In the year since GPT-2’s release, its open-source applications have dazzled with their variety. Beyond the excitement and innovation, however, OpenAI faces significant challenges, including the high costs of training such models. The evolution from BERT to GPT-2 shows that larger models and unsupervised training can produce superior human-like content, but this requires exorbitant GPU computing resources, massive machine-learning clusters, and lengthy training processes. This "money-burning" approach may centralize NLP advancements among a few well-funded players.

If OpenAI releases GPT-3.0 this year, it will likely continue with a unidirectional language model, scaling up training data and model size to compete with BERT, further pushing NLP achievements. Yet, the lack of clear commercial prospects for such costly models poses a dilemma: Should OpenAI prioritize its original technological vision or pivot toward profitability?

The answer seems clear. In July 2019, OpenAI accepted a $1 billion investment from Microsoft. Officially, the partnership aims to co-develop AI technologies for Microsoft Azure, with an exclusive agreement to expand large-scale AI capabilities and fulfill the promise of Artificial General Intelligence (AGI).

This move reflects OpenAI’s financial strain and the challenges of commercializing its research. For instance, the 1.5-billion-parameter GPT-2 model required 256 TPU v3 chips, costing $2,048 per hour. Future iterations like GPT-3.0 will likely demand even greater cloud computing resources.

Microsoft will serve as OpenAI’s exclusive cloud provider, with OpenAI’s AI technologies being delivered via Azure. OpenAI will license some technologies to Microsoft for commercialization and distribution to partners.

This financial backing empowers OpenAI to proceed confidently.
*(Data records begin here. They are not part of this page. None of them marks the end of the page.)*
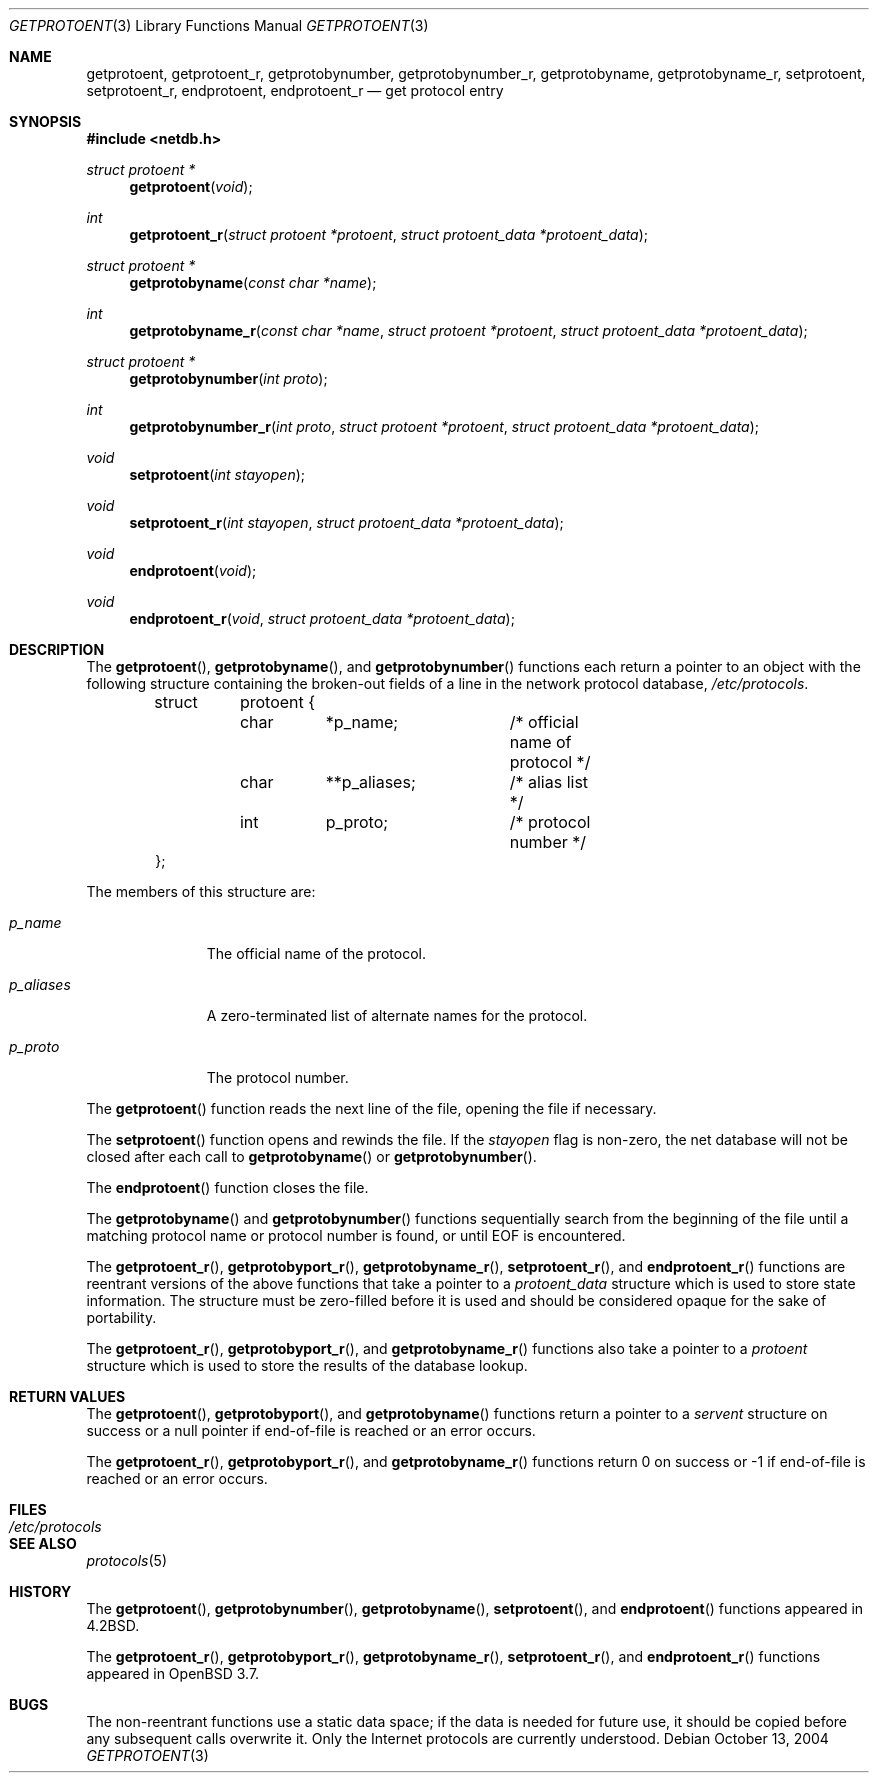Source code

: .\"	$OpenBSD: getprotoent.3,v 1.11 2004/10/17 20:24:23 millert Exp $
.\"
.\" Copyright (c) 1983, 1991, 1993
.\"	The Regents of the University of California.  All rights reserved.
.\"
.\" Redistribution and use in source and binary forms, with or without
.\" modification, are permitted provided that the following conditions
.\" are met:
.\" 1. Redistributions of source code must retain the above copyright
.\"    notice, this list of conditions and the following disclaimer.
.\" 2. Redistributions in binary form must reproduce the above copyright
.\"    notice, this list of conditions and the following disclaimer in the
.\"    documentation and/or other materials provided with the distribution.
.\" 3. Neither the name of the University nor the names of its contributors
.\"    may be used to endorse or promote products derived from this software
.\"    without specific prior written permission.
.\"
.\" THIS SOFTWARE IS PROVIDED BY THE REGENTS AND CONTRIBUTORS ``AS IS'' AND
.\" ANY EXPRESS OR IMPLIED WARRANTIES, INCLUDING, BUT NOT LIMITED TO, THE
.\" IMPLIED WARRANTIES OF MERCHANTABILITY AND FITNESS FOR A PARTICULAR PURPOSE
.\" ARE DISCLAIMED.  IN NO EVENT SHALL THE REGENTS OR CONTRIBUTORS BE LIABLE
.\" FOR ANY DIRECT, INDIRECT, INCIDENTAL, SPECIAL, EXEMPLARY, OR CONSEQUENTIAL
.\" DAMAGES (INCLUDING, BUT NOT LIMITED TO, PROCUREMENT OF SUBSTITUTE GOODS
.\" OR SERVICES; LOSS OF USE, DATA, OR PROFITS; OR BUSINESS INTERRUPTION)
.\" HOWEVER CAUSED AND ON ANY THEORY OF LIABILITY, WHETHER IN CONTRACT, STRICT
.\" LIABILITY, OR TORT (INCLUDING NEGLIGENCE OR OTHERWISE) ARISING IN ANY WAY
.\" OUT OF THE USE OF THIS SOFTWARE, EVEN IF ADVISED OF THE POSSIBILITY OF
.\" SUCH DAMAGE.
.\"
.Dd October 13, 2004
.Dt GETPROTOENT 3
.Os
.Sh NAME
.Nm getprotoent ,
.Nm getprotoent_r ,
.Nm getprotobynumber ,
.Nm getprotobynumber_r ,
.Nm getprotobyname ,
.Nm getprotobyname_r ,
.Nm setprotoent ,
.Nm setprotoent_r ,
.Nm endprotoent ,
.Nm endprotoent_r
.Nd get protocol entry
.Sh SYNOPSIS
.Fd #include <netdb.h>
.Ft struct protoent *
.Fn getprotoent "void"
.Ft int
.Fn getprotoent_r "struct protoent *protoent" "struct protoent_data *protoent_data"
.Ft struct protoent *
.Fn getprotobyname "const char *name"
.Ft int
.Fn getprotobyname_r "const char *name" "struct protoent *protoent" "struct protoent_data *protoent_data"
.Ft struct protoent *
.Fn getprotobynumber "int proto"
.Ft int
.Fn getprotobynumber_r "int proto" "struct protoent *protoent" "struct protoent_data *protoent_data"
.Ft void
.Fn setprotoent "int stayopen"
.Ft void
.Fn setprotoent_r "int stayopen" "struct protoent_data *protoent_data"
.Ft void
.Fn endprotoent "void"
.Ft void
.Fn endprotoent_r "void" "struct protoent_data *protoent_data"
.Sh DESCRIPTION
The
.Fn getprotoent ,
.Fn getprotobyname ,
and
.Fn getprotobynumber
functions each return a pointer to an object with the following structure
containing the broken-out fields of a line in the network protocol database,
.Pa /etc/protocols .
.Bd -literal -offset indent
.Pp
struct	protoent {
	char	*p_name;	/* official name of protocol */
	char	**p_aliases;	/* alias list */
	int	p_proto;	/* protocol number */
};
.Ed
.Pp
The members of this structure are:
.Bl -tag -width p_aliases
.It Fa p_name
The official name of the protocol.
.It Fa p_aliases
A zero-terminated list of alternate names for the protocol.
.It Fa p_proto
The protocol number.
.El
.Pp
The
.Fn getprotoent
function reads the next line of the file, opening the file if necessary.
.Pp
The
.Fn setprotoent
function opens and rewinds the file.
If the
.Fa stayopen
flag is non-zero,
the net database will not be closed after each call to
.Fn getprotobyname
or
.Fn getprotobynumber .
.Pp
The
.Fn endprotoent
function closes the file.
.Pp
The
.Fn getprotobyname
and
.Fn getprotobynumber
functions sequentially search from the beginning of the file until a
matching protocol name or protocol number is found, or until
.Dv EOF
is encountered.
.Pp
The
.Fn getprotoent_r ,
.Fn getprotobyport_r ,
.Fn getprotobyname_r ,
.Fn setprotoent_r ,
and
.Fn endprotoent_r
functions are reentrant versions of the above functions that take a
pointer to a
.Fa protoent_data
structure which is used to store state information.
The structure must be zero-filled before it is used
and should be considered opaque for the sake of portability.
.Pp
The
.Fn getprotoent_r ,
.Fn getprotobyport_r ,
and
.Fn getprotobyname_r
functions
also take a pointer to a
.Fa protoent
structure which is used to store the results of the database lookup.
.Sh RETURN VALUES
The
.Fn getprotoent ,
.Fn getprotobyport ,
and
.Fn getprotobyname
functions return a pointer to a
.Fa servent
structure on success or a null pointer if end-of-file
is reached or an error occurs.
.Pp
The
.Fn getprotoent_r ,
.Fn getprotobyport_r ,
and
.Fn getprotobyname_r
functions return 0 on success or \-1 if end-of-file
is reached or an error occurs.
.Sh FILES
.Bl -tag -width /etc/protocols -compact
.It Pa /etc/protocols
.El
.Sh SEE ALSO
.Xr protocols 5
.Sh HISTORY
The
.Fn getprotoent ,
.Fn getprotobynumber ,
.Fn getprotobyname ,
.Fn setprotoent ,
and
.Fn endprotoent
functions appeared in
.Bx 4.2 .
.Pp
The
.Fn getprotoent_r ,
.Fn getprotobyport_r ,
.Fn getprotobyname_r ,
.Fn setprotoent_r ,
and
.Fn endprotoent_r
functions appeared in
.Ox 3.7 .
.Sh BUGS
The non-reentrant functions use a static data space; if the data is needed
for future use, it should be copied before any subsequent calls overwrite it.
Only the Internet protocols are currently understood.
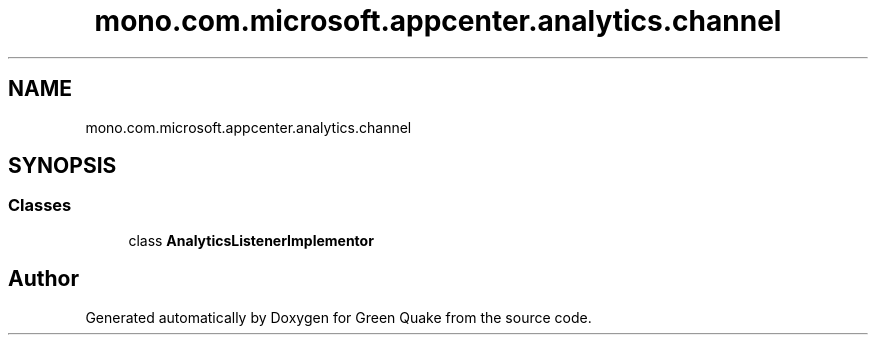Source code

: .TH "mono.com.microsoft.appcenter.analytics.channel" 3 "Thu Apr 29 2021" "Version 1.0" "Green Quake" \" -*- nroff -*-
.ad l
.nh
.SH NAME
mono.com.microsoft.appcenter.analytics.channel
.SH SYNOPSIS
.br
.PP
.SS "Classes"

.in +1c
.ti -1c
.RI "class \fBAnalyticsListenerImplementor\fP"
.br
.in -1c
.SH "Author"
.PP 
Generated automatically by Doxygen for Green Quake from the source code\&.
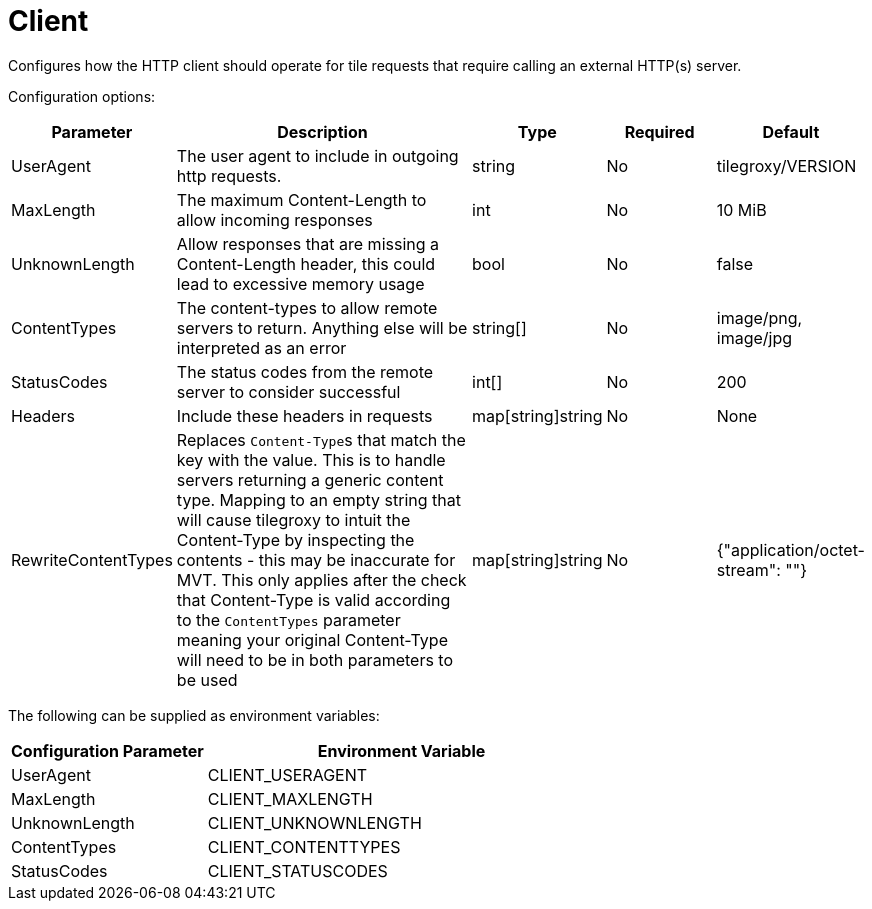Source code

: = Client

Configures how the HTTP client should operate for tile requests that require calling an external HTTP(s) server.

Configuration options:

[cols="1,3,1,1,1"]
|===
| Parameter | Description | Type | Required | Default

| UserAgent
| The user agent to include in outgoing http requests.
| string
| No
| tilegroxy/VERSION

| MaxLength
| The maximum Content-Length to allow incoming responses
| int
| No
| 10 MiB

| UnknownLength
| Allow responses that are missing a Content-Length header, this could lead to excessive memory usage
| bool
| No
| false

| ContentTypes
| The content-types to allow remote servers to return. Anything else will be interpreted as an error
| string[]
| No
| image/png, image/jpg

| StatusCodes
| The status codes from the remote server to consider successful
| int[]
| No
| 200

| Headers
| Include these headers in requests
| map[string]string
| No
| None

| RewriteContentTypes
| Replaces ``Content-Type``s that match the key with the value. This is to handle servers returning a generic content type. Mapping to an empty string that will cause tilegroxy to intuit the Content-Type by inspecting the contents - this may be inaccurate for MVT. This only applies after the check that Content-Type is valid according to the `ContentTypes` parameter meaning your original Content-Type will need to be in both parameters to be used
| map[string]string
| No
| {"application/octet-stream": ""}
|===

The following can be supplied as environment variables:

[cols="1,2"]
|===
| Configuration Parameter | Environment Variable

| UserAgent
| CLIENT_USERAGENT

| MaxLength
| CLIENT_MAXLENGTH

| UnknownLength
| CLIENT_UNKNOWNLENGTH

| ContentTypes
| CLIENT_CONTENTTYPES

| StatusCodes
| CLIENT_STATUSCODES
|===

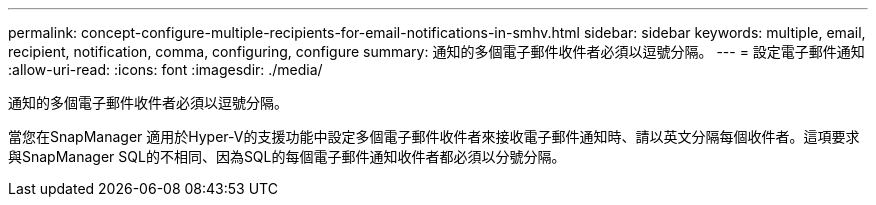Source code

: ---
permalink: concept-configure-multiple-recipients-for-email-notifications-in-smhv.html 
sidebar: sidebar 
keywords: multiple, email, recipient, notification, comma, configuring, configure 
summary: 通知的多個電子郵件收件者必須以逗號分隔。 
---
= 設定電子郵件通知
:allow-uri-read: 
:icons: font
:imagesdir: ./media/


[role="lead"]
通知的多個電子郵件收件者必須以逗號分隔。

當您在SnapManager 適用於Hyper-V的支援功能中設定多個電子郵件收件者來接收電子郵件通知時、請以英文分隔每個收件者。這項要求與SnapManager SQL的不相同、因為SQL的每個電子郵件通知收件者都必須以分號分隔。
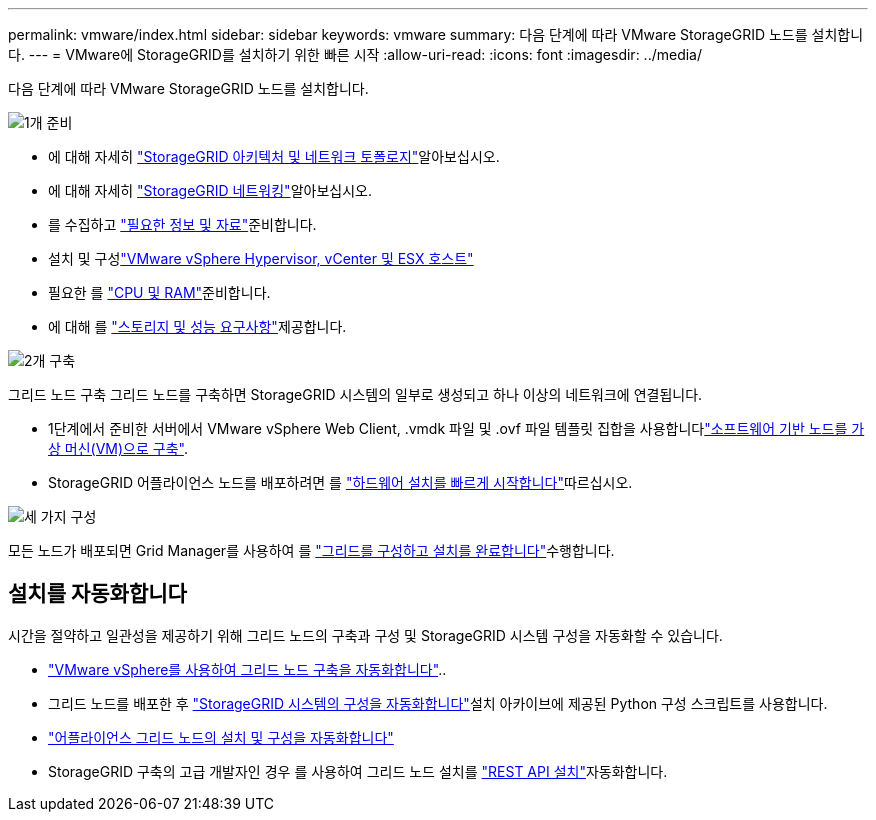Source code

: ---
permalink: vmware/index.html 
sidebar: sidebar 
keywords: vmware 
summary: 다음 단계에 따라 VMware StorageGRID 노드를 설치합니다. 
---
= VMware에 StorageGRID를 설치하기 위한 빠른 시작
:allow-uri-read: 
:icons: font
:imagesdir: ../media/


[role="lead"]
다음 단계에 따라 VMware StorageGRID 노드를 설치합니다.

.image:https://raw.githubusercontent.com/NetAppDocs/common/main/media/number-1.png["1개"] 준비
[role="quick-margin-list"]
* 에 대해 자세히 link:../primer/storagegrid-architecture-and-network-topology.html["StorageGRID 아키텍처 및 네트워크 토폴로지"]알아보십시오.
* 에 대해 자세히 link:../network/index.html["StorageGRID 네트워킹"]알아보십시오.
* 를 수집하고 link:required-materials.html["필요한 정보 및 자료"]준비합니다.
* 설치 및 구성link:software-requirements.html["VMware vSphere Hypervisor, vCenter 및 ESX 호스트"]
* 필요한 를 link:cpu-and-ram-requirements.html["CPU 및 RAM"]준비합니다.
* 에 대해 를 link:storage-and-performance-requirements.html["스토리지 및 성능 요구사항"]제공합니다.


.image:https://raw.githubusercontent.com/NetAppDocs/common/main/media/number-2.png["2개"] 구축
[role="quick-margin-para"]
그리드 노드 구축 그리드 노드를 구축하면 StorageGRID 시스템의 일부로 생성되고 하나 이상의 네트워크에 연결됩니다.

[role="quick-margin-list"]
* 1단계에서 준비한 서버에서 VMware vSphere Web Client, .vmdk 파일 및 .ovf 파일 템플릿 집합을 사용합니다link:collecting-information-about-your-deployment-environment.html["소프트웨어 기반 노드를 가상 머신(VM)으로 구축"].
* StorageGRID 어플라이언스 노드를 배포하려면 를 https://docs.netapp.com/us-en/storagegrid-appliances/installconfig/index.html["하드웨어 설치를 빠르게 시작합니다"^]따르십시오.


.image:https://raw.githubusercontent.com/NetAppDocs/common/main/media/number-3.png["세 가지"] 구성
[role="quick-margin-para"]
모든 노드가 배포되면 Grid Manager를 사용하여 를 link:navigating-to-grid-manager.html["그리드를 구성하고 설치를 완료합니다"]수행합니다.



== 설치를 자동화합니다

시간을 절약하고 일관성을 제공하기 위해 그리드 노드의 구축과 구성 및 StorageGRID 시스템 구성을 자동화할 수 있습니다.

* link:automating-grid-node-deployment-in-vmware-vsphere.html#automate-grid-node-deployment["VMware vSphere를 사용하여 그리드 노드 구축을 자동화합니다"]..
* 그리드 노드를 배포한 후 link:automating-grid-node-deployment-in-vmware-vsphere.html#automate-the-configuration-of-storagegrid["StorageGRID 시스템의 구성을 자동화합니다"]설치 아카이브에 제공된 Python 구성 스크립트를 사용합니다.
* https://docs.netapp.com/us-en/storagegrid-appliances/installconfig/automating-appliance-installation-and-configuration.html["어플라이언스 그리드 노드의 설치 및 구성을 자동화합니다"^]
* StorageGRID 구축의 고급 개발자인 경우 를 사용하여 그리드 노드 설치를 link:overview-of-installation-rest-api.html["REST API 설치"]자동화합니다.

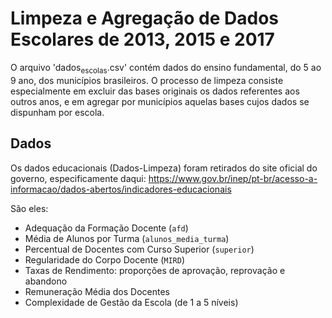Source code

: * Limpeza e Agregação de Dados Escolares de 2013, 2015 e 2017

O arquivo 'dados_escolas.csv' contém dados do ensino fundamental, do 5 ao 9 ano, dos municípios brasileiros. O processo de limpeza consiste especialmente em excluir das bases originais os dados referentes aos outros anos, e em agregar por municípios aquelas bases cujos dados se dispunham por escola. 

** Dados
Os dados educacionais (Dados-Limpeza) foram retirados do site oficial do governo, especificamente daqui: https://www.gov.br/inep/pt-br/acesso-a-informacao/dados-abertos/indicadores-educacionais

São eles: 
- Adequação da Formação Docente (=afd=)
- Média de Alunos por Turma (=alunos_media_turma=)
- Percentual de Docentes com Curso Superior (=superior=)
- Regularidade do Corpo Docente (=MIRD=)
- Taxas de Rendimento: proporções de aprovação, reprovação e abandono
- Remuneração Média dos Docentes 
- Complexidade de Gestão da Escola (de 1 a 5 níveis)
As seen with GPT-2’s staggered release and eventual open-sourcing in November 2019, future commercialization efforts may leverage Microsoft Azure, such as integrating with Office365 for automated text generation, grammar correction, or more natural Q&A systems.

Once driven by youthful idealism, AGI’s realization now hinges on practical business strategies. In 2020, the Microsoft-OpenAI alliance is poised to stir the NLP commercialization landscape, challenging competitors like Google.